The standard at the time was based on the discovery by Isaac Newton, who demonstrated through prism that the visible spectrum of rainbow colors forms a colorless white light. Goethe, on other hand, observed different color outcomes from the collision of brightness and darkness. The argument did not just come from his imagination, but it was built through persistent observation and experiments. Many still recreate the experiments of Goethe from 200 years ago. I was bewildered by a recent exhibition displaying the difference. Under Newton’s theory, sunlight passing through a thin slit apparatus generates a rainbow coloring at the edges. Goethe’s produces a different color spectrum when placing an opposing apparatus to the slit on the pathway of sunlight.

Although a less familiar name than Goethe, Henri Bergson in the early 20th century commanded supreme influence on French philosophy with his somewhat abstract rationalism theories.
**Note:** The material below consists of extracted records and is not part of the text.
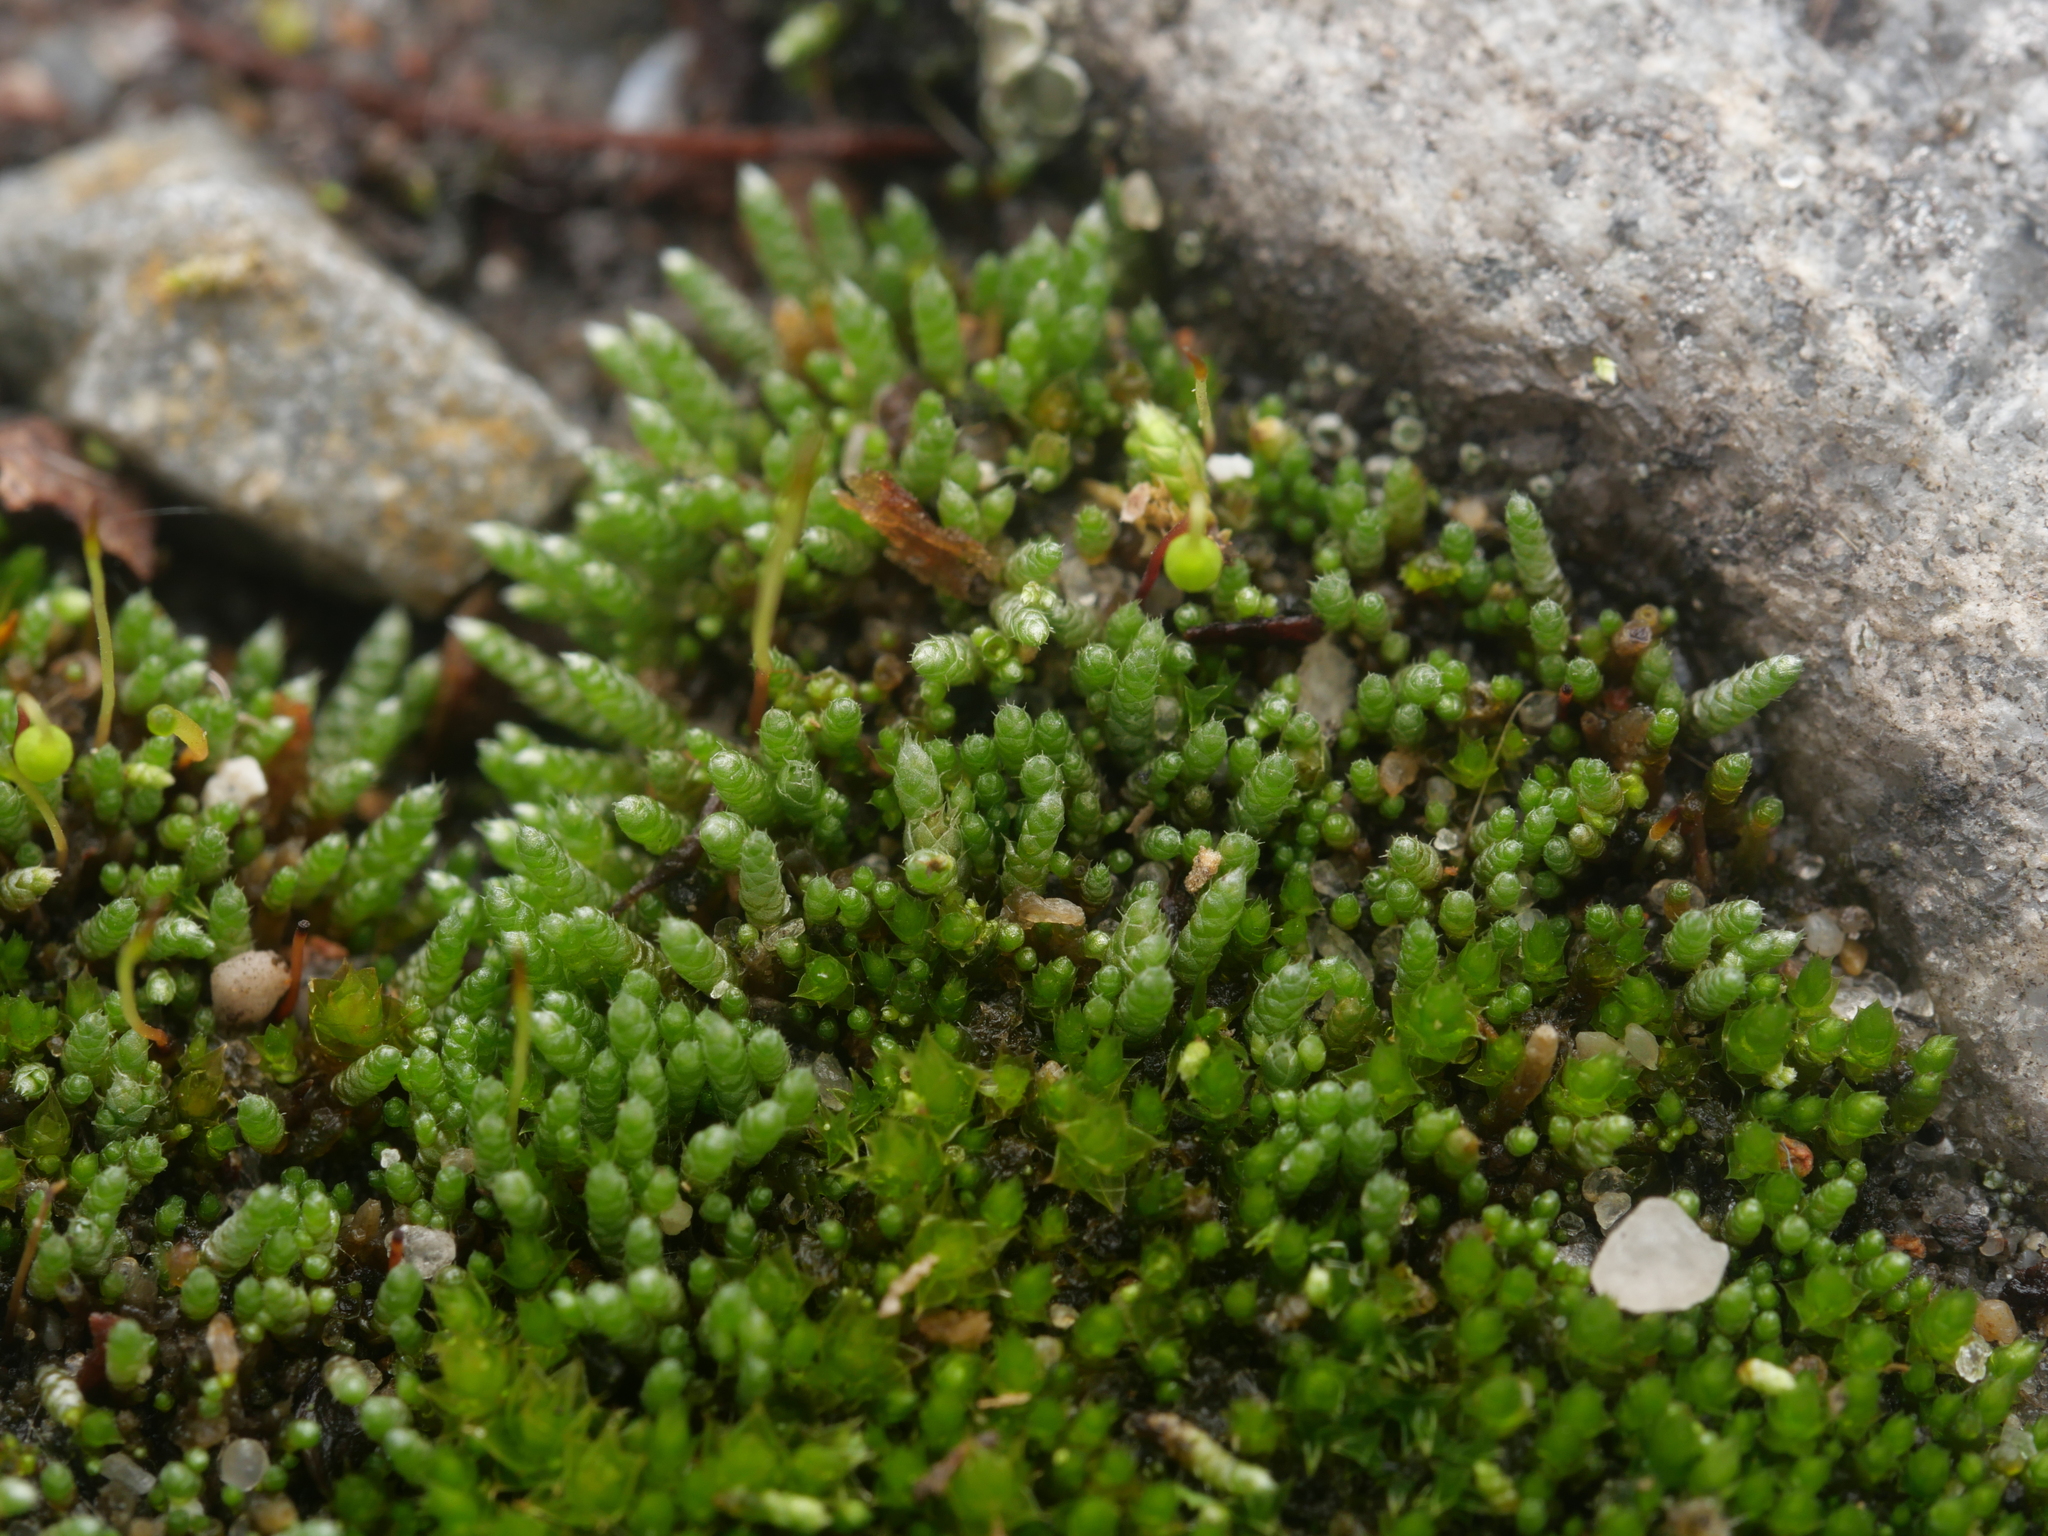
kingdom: Plantae
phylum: Bryophyta
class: Bryopsida
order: Bryales
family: Bryaceae
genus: Bryum
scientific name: Bryum argenteum
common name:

His prioritization was with the concept of time. He distinguished the “lived” time which he called “real duration” between the mechanical time of science to argue that it was wrong to understand human time according to the clock. He did not expound on his time theory from an abstract perspective, but against the well-established theory of relativity by Albert Einstein. Bergson went on to publish a paper on “Duration and Simultaneity: With Reference to Einstein’s Theory” in 1922, which demonstrates the philosopher’s deep understanding of the scientist’s novel theories on physics.

Expounding on the validity of scientific findings, by literary figures like Goethe and Bergson, is too complex to cover in the restricted space of a newspaper column. But history shows that great literary men had sufficient knowledge and interest to confront the greatest scientists of their time. To truly overcome the bisection of liberal arts and science, we should look back on the history of convergence for inspiration.

Translation by the Korea JoongAng Daily staff.